# [Entries]
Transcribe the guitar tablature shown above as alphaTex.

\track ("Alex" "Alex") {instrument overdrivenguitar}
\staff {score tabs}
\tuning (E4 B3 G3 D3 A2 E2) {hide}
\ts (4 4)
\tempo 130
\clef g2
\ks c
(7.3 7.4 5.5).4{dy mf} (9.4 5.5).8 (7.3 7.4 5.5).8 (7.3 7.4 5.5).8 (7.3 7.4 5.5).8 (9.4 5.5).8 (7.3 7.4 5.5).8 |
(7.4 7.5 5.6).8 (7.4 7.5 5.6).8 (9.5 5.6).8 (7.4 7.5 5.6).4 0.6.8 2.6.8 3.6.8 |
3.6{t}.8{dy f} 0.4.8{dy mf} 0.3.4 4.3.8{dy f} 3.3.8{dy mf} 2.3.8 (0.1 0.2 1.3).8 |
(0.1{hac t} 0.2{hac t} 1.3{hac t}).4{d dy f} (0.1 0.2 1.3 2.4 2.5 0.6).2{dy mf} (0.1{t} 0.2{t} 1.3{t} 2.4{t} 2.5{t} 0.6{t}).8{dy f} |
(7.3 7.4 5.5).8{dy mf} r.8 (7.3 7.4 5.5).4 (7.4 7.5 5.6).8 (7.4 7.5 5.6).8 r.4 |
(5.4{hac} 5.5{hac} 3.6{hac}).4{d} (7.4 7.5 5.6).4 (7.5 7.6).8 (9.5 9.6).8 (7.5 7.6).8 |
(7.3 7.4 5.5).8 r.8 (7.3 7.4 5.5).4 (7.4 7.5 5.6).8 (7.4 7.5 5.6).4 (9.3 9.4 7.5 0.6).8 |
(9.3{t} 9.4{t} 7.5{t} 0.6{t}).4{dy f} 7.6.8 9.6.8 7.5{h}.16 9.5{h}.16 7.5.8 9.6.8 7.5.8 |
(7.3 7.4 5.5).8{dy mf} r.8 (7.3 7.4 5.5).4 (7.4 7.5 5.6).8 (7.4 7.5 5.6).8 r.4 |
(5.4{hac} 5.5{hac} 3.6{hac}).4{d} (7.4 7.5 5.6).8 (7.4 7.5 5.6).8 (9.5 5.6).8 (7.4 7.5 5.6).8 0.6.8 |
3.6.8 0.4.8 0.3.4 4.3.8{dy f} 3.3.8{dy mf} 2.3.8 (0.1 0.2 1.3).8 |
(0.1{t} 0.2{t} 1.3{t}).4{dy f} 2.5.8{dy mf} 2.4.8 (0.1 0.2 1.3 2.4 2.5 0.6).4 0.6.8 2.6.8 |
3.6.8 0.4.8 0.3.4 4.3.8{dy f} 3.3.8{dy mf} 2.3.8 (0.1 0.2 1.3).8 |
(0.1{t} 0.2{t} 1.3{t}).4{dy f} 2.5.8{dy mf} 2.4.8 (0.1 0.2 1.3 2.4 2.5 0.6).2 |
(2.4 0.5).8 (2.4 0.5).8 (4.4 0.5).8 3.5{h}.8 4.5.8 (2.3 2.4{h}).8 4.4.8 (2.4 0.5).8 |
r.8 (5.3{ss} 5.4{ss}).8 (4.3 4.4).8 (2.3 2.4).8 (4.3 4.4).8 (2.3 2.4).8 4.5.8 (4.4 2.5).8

# [Task goal]
Pick out every line of the records that contains the word "shown" and copy each one in full.

# [Exercise answer]
Transcribe the guitar tablature shown above as alphaTex.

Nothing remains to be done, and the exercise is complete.